PGE2 on NK cell functions

Like T cells, NK cells are also depleted in peripheral blood of severe, but not mild, COVID‐19 patients (Wen et al., 2020; Wilk et al., 2020; Zheng et al., 2020). NK cell activation may also be impaired in COVID‐19 patients due to down‐regulation of CD107a and cytokines such as IFN‐γ and TNF‐α but increased expression of NKG2A/CD94 that inhibits NK cell cytotoxicity (Zheng et al., 2020). These studies suggest that NK cell numbers and function are impaired in severe COVID‐19 patients. PGE2 was found to inhibit not only NK cell production of IFN‐γ but also myeloid cell production of IL‐12 that is required for IFN‐γ production through EP4 receptors (Van Elssen et al., 2011). The PGE2– EP4 receptor–cAMP signalling pathway also suppresses the cytolytic activity of NK and CD8+ T cells by increasing expression of NKG2A/CD94 (Holt, Ma, Kundu, & Fulton, 2011; Park et al., 2018; Zeddou et al., 2005). Moreover, PGE2 inhibits CXCR3 ligands such as CXCL9 and CXCL10 from antigen‐presenting cells, preventing NK cell migration (Gustafsson et al., 2011). It is thus likely that PGE2 both directly and indirectly inhibits NK cell migration to the lung, their activation and cytotoxic function, in the context of COVID‐19. However, this remains to be confirmed.

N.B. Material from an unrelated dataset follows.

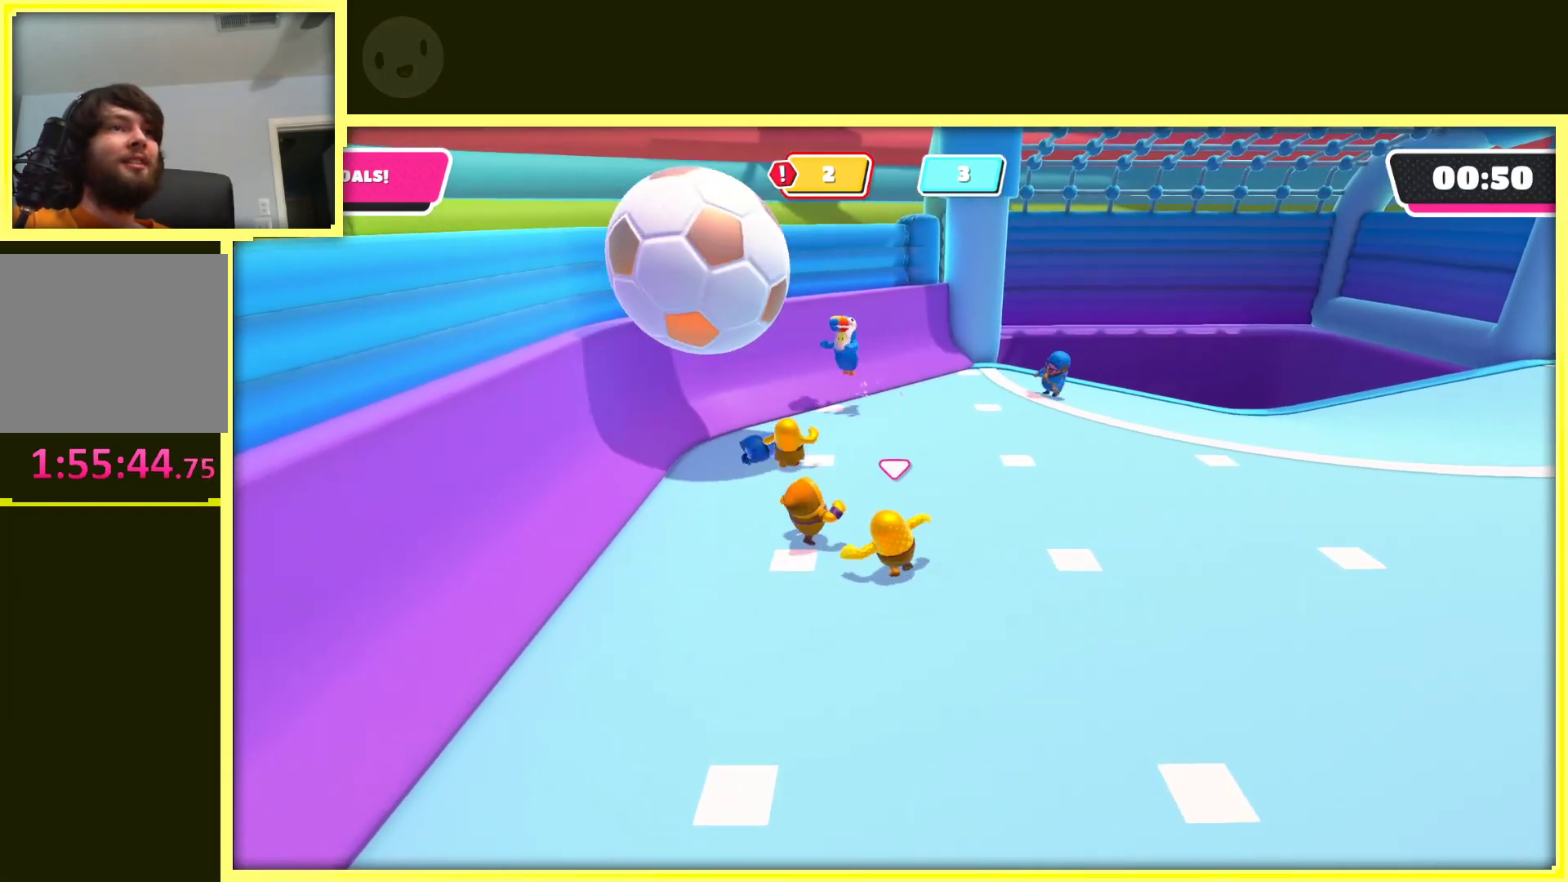
{"buttons": [], "left_stick": "down-left", "right_stick": "center", "events": [[117, "left_stick", "down"], [417, "left_stick", "down-left"]]}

Potential roles of PGI2 in COVID‐19

Most human lung cells including stromal (fibroblasts), immune (monocytes, macrophages, and lymphocytes), and vascular endothelial cells express PGI2 synthase (PGIS) and the PGI2 receptor IP (Figure 2). As PGI2 also activates the cAMP–PKA signalling pathway, as does PGE2–EP2/EP4 receptor signalling, it is assumed that these two molecules may share similar effects on modulation of immune and inflammatory responses (see Dorris & Peebles, 2012) although PGI2 has been less extensively studied, compared with PGE2. Firstly, PGI2 is likely to suppress virus (e.g., RSV)‐induced type I IFN production in the lung, which contributes to protection against viral infection (Hashimoto et al., 2004; Toki et al., 2013). Overexpression of PGIS in bronchial epithelium decreased viral replication and limited weight loss while IP deficiency exacerbated RSV‐induced weight loss with delayed viral clearance and had greater IFN‐α and β protein expression post‐RSV challenge (Hashimoto et al., 2004; Toki et al., 2013). Secondly, like PGE2, PGI2–IP signalling also synergises with inflammatory cytokines (e.g., TNF‐α and IL‐1β)‐activated NF‐κB for production of IL‐6 in stromal cells (Honda, Segi‐Nishida, Miyachi, & Narumiya, 2006). However, opposite to the effects of PGE2, PGI2 also appeared to down‐regulate TNF‐α and CCL2 and thus to reduce recruitment of CCR2‐expressing monocytes and macrophages to inflammation sites (Kumei et al., 2018). Thirdly, PGI2 modulated adaptive T cell responses, for example, promoting inflammatory IFN‐γ‐producing Th1 and IL‐17‐producing Th17 cells (Nakajima et al., 2010; Truchetet, Allanore, Montanari, Chizzolini, & Brembilla, 2012; W. Zhou et al., 2012). Lastly, PGI2 stimulated Ca2+ efflux through IP‐activated cAMP, counteracting platelet activation (e.g., induced by TXA2), which is also akin to effects of the PGE2– EP4 receptor pathway. The ability of PGI2 to regulate immune and inflammatory responses thus has implications for COVID‐19.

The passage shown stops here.